C. Wonder Closes Doors: Missteps Along the Way

C. Wonder Shutters Doors
C. Wonder smoking slippers
Courtesy of company

C. Wonder is closing its doors forever.

The colorful retail chain, founded in 2011 by Chris Burch as part of Burch Creative Capital, will close its 11 remaining stores due to financial troubles. (The first two flagships were opened in New York’s Soho and Midtown neighborhoods.)

The news likely doesn’t come as a surprise to the industry. Since the beginning, the project has been met with both lawsuits and criticism. In November 2012, for example, Burch’s ex-wife and renowned designer Tory Burch filed a counterclaim to an earlier lawsuit originating from disputes over the stores’ design and product assortment. To some consumers, the vibe and logo were suspiciously similar to those of Tory Burch stores, but with lower prices.
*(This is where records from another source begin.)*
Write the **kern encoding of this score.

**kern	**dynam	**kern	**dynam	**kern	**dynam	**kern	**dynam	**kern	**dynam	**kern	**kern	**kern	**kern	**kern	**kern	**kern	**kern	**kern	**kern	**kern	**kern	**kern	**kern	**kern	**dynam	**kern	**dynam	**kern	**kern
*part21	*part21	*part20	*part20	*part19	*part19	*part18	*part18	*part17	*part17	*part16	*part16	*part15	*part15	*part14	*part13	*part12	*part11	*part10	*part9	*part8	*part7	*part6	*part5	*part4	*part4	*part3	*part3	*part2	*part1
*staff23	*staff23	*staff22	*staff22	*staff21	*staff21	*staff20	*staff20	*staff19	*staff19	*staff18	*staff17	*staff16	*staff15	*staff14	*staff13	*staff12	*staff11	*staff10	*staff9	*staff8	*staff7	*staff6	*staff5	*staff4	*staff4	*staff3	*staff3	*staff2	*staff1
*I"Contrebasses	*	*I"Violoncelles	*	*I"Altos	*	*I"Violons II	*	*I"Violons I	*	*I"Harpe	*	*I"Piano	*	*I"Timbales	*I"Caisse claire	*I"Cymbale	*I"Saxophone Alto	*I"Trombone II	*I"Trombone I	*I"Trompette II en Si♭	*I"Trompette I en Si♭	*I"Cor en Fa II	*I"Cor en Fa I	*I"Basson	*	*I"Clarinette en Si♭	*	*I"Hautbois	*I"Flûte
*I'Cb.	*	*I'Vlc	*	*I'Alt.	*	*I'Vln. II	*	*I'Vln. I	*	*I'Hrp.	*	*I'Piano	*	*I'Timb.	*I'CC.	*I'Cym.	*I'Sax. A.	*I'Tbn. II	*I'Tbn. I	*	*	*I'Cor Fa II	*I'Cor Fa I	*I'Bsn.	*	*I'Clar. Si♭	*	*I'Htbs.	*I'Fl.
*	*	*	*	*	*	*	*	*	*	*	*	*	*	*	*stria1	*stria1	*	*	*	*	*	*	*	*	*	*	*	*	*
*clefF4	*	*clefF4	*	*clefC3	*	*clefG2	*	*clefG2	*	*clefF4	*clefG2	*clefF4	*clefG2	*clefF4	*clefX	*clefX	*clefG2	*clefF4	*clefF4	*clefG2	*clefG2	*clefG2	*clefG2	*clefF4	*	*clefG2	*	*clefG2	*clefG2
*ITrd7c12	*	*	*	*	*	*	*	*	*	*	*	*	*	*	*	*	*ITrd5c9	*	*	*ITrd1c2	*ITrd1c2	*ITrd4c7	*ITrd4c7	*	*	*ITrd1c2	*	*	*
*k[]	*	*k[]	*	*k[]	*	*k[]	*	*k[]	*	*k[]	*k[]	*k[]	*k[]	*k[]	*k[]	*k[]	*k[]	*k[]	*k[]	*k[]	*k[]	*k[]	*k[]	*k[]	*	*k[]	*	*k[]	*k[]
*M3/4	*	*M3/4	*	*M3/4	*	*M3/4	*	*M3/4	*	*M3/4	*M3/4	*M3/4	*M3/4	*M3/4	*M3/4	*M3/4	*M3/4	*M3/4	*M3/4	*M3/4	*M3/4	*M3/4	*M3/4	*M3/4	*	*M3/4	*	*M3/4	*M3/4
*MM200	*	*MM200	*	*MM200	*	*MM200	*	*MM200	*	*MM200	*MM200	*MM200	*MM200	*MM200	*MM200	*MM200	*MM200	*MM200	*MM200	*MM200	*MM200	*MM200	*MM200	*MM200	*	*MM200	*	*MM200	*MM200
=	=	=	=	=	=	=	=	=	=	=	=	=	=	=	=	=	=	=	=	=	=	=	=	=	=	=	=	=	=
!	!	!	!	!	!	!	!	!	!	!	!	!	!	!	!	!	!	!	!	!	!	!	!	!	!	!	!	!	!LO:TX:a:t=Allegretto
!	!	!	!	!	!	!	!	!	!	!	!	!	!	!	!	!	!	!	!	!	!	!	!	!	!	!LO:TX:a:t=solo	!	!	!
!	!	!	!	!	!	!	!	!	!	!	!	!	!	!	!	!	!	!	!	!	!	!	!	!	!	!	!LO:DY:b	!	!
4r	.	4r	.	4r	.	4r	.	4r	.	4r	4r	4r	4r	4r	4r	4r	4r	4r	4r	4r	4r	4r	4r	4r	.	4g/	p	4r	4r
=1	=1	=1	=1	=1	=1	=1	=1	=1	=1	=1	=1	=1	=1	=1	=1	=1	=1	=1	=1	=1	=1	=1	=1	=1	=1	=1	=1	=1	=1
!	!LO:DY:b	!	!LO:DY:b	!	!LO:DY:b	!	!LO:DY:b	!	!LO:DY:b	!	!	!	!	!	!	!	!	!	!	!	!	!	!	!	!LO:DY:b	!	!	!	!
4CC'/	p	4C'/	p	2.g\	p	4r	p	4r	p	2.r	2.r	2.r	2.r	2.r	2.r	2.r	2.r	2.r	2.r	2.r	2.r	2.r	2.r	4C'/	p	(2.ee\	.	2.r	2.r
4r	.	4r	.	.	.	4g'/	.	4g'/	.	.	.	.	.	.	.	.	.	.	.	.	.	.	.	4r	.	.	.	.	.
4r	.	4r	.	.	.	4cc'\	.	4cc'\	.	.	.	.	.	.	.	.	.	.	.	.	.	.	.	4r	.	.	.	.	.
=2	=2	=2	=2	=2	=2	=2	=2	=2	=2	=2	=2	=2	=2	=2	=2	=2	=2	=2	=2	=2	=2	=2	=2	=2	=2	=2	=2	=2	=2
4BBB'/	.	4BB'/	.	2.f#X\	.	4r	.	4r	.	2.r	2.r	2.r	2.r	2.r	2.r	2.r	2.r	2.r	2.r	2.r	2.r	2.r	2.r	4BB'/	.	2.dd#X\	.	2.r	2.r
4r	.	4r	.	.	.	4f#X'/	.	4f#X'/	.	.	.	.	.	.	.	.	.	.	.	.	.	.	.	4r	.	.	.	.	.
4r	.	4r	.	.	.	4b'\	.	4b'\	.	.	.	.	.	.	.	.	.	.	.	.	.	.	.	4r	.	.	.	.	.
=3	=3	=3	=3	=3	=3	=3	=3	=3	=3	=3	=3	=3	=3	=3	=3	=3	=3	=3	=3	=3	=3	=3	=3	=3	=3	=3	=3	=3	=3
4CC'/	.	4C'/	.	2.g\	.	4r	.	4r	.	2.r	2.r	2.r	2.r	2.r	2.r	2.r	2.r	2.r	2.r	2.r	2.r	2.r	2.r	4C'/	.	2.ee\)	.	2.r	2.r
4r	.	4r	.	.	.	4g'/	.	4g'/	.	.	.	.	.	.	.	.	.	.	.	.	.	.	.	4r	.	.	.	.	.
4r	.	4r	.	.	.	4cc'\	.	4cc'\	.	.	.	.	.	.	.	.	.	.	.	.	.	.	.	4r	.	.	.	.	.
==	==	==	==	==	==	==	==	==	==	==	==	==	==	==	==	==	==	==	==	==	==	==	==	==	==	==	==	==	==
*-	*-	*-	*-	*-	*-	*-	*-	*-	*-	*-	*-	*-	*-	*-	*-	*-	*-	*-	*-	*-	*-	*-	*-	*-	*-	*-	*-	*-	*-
Footwear was a big focus for the brand. Earlier this year, FN spoke with Megan O’Donnell, C. Wonder’s senior shoe designer. “When we opened the [first] store, we launched [the shoe category] with a driving moc, a couple of ballet flats and a few simple pumps. [Since then,] our assortment has almost quadrupled in size,” she said. “Considering where we were — how tiny the assortment was just three years ago compared with where we are now — we are beyond thrilled.”

But the strength of the shoes couldn’t save the day for C. Wonder.